* **Task statement**
Below are entries; output exactly the lines from the one with "przestrzegamy, aby wywiązać" to the one with "patyczki muszą mieć", both included, and nothing else.

* **Provided records**
━━━━━━━━━━━━━━━━━━━━━━━━━━━━━━
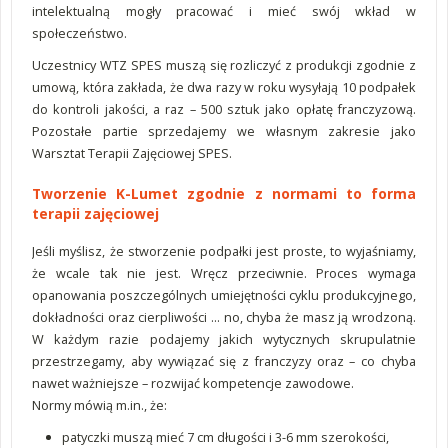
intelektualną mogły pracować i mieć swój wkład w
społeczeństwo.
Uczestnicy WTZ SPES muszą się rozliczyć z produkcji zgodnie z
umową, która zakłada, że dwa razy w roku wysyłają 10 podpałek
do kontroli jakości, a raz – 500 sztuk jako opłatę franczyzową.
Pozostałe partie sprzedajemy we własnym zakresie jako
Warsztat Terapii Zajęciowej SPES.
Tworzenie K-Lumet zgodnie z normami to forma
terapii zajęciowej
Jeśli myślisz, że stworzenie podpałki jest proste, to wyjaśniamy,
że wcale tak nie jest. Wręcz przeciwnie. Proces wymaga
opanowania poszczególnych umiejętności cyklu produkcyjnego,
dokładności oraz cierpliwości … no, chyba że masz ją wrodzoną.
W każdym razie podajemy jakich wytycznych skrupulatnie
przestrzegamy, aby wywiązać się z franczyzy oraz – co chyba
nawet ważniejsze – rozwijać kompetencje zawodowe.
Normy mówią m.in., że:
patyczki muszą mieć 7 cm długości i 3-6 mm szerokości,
━━━━━━━━━━━━━━━━━━━━━━━━━━━━━━
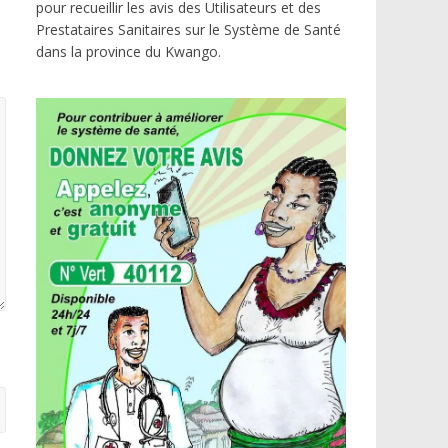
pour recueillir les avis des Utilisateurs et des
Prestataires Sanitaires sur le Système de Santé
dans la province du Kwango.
━━━━━━━━━━━━━━━━━━━━━━━━━━━━━━
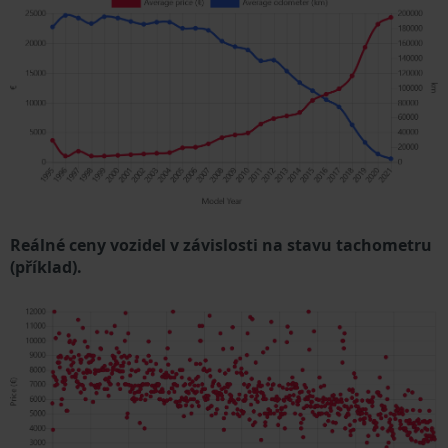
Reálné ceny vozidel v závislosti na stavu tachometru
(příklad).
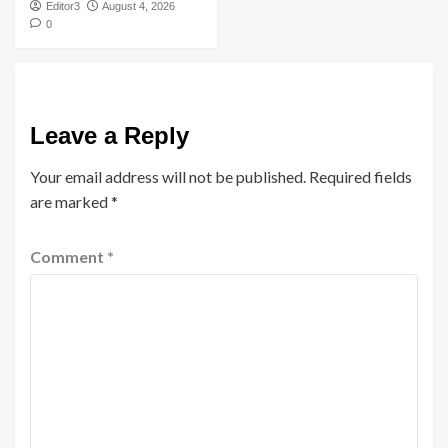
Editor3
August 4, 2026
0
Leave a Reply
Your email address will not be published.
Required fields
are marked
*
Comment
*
━━━━━━━━━━━━━━━━━━━━━━━━━━━━━━
* **Solution for this exercise**
przestrzegamy, aby wywiązać się z franczyzy oraz – co chyba
nawet ważniejsze – rozwijać kompetencje zawodowe.
Normy mówią m.in., że:
patyczki muszą mieć 7 cm długości i 3-6 mm szerokości,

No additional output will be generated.